Closing the Organofluorine Mass Balance in Marine Mammals Using Suspect Screening and Machine Learning-Based Quantification
Mélanie Z. Lauria, Helen Sepman, Thomas Ledbetter, Merle Plassmann, Anna M. Roos, Malene Simon, Jonathan P. Benskin, Anneli Kruve
ES&T 2024
High-resolution mass spectrometry (HRMS)-based suspect and nontarget screening has identified a growing number of novel per- and polyfluoroalkyl substances (PFASs) in the environment.

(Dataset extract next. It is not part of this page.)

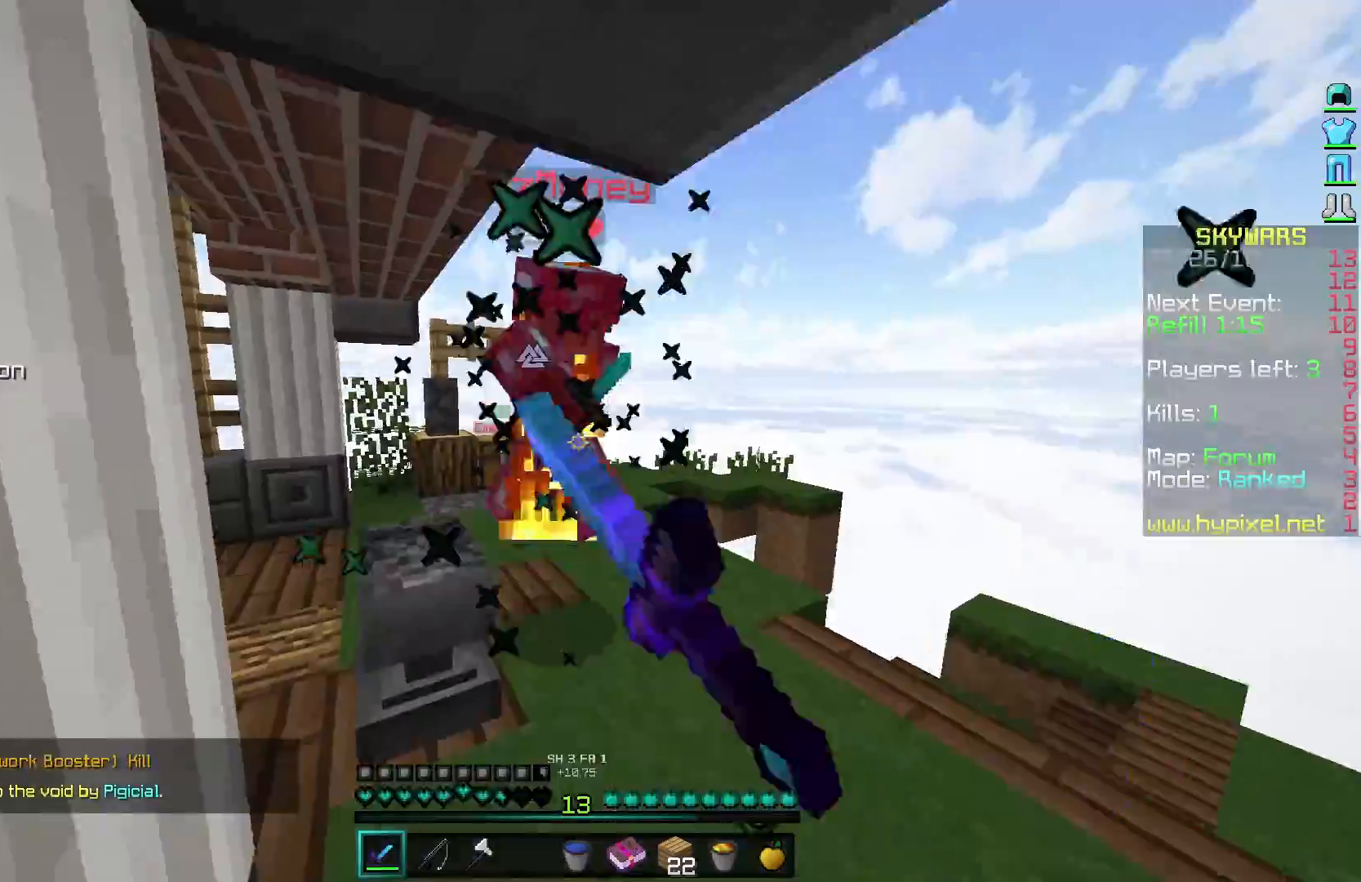
{"keys": ["w"], "mouse": ["left"], "events": [[33, "a", "up"], [33, "mouse_left", "down"], [133, "mouse_left", "up"], [183, "mouse_left", "down"], [283, "mouse_left", "up"], [333, "mouse_left", "down"], [433, "mouse_left", "up"], [483, "mouse_left", "down"]]}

However, without analytical standards, the fraction of overall PFAS exposure accounted for by these suspects remains ambiguous. Fortunately, recent developments in ionization efficiency (IE) prediction using machine learning offer the possibility to quantify suspects lacking analytical standards. In the present work, a gradient boosted tree-based model for predicting log IE in negative mode was trained and then validated using 33 PFAS standards. The root-mean-square errors were 0.79 (for the entire test set) and 0.29 (for the 7 PFASs in the test set) log IE units. Thereafter, the model was applied to samples of liver from pilot whales (n = 5; East Greenland) and white beaked dolphins (n = 5, West Greenland; n = 3, Sweden) which contained a significant fraction (up to 70%) of unidentified organofluorine and 35 unquantified suspect PFASs (confidence level 2–4). IE-based quantification reduced the fraction of unidentified extractable organofluorine to 0–27%, demonstrating the utility of the method for closing the fluorine mass balance in the absence of analytical standards.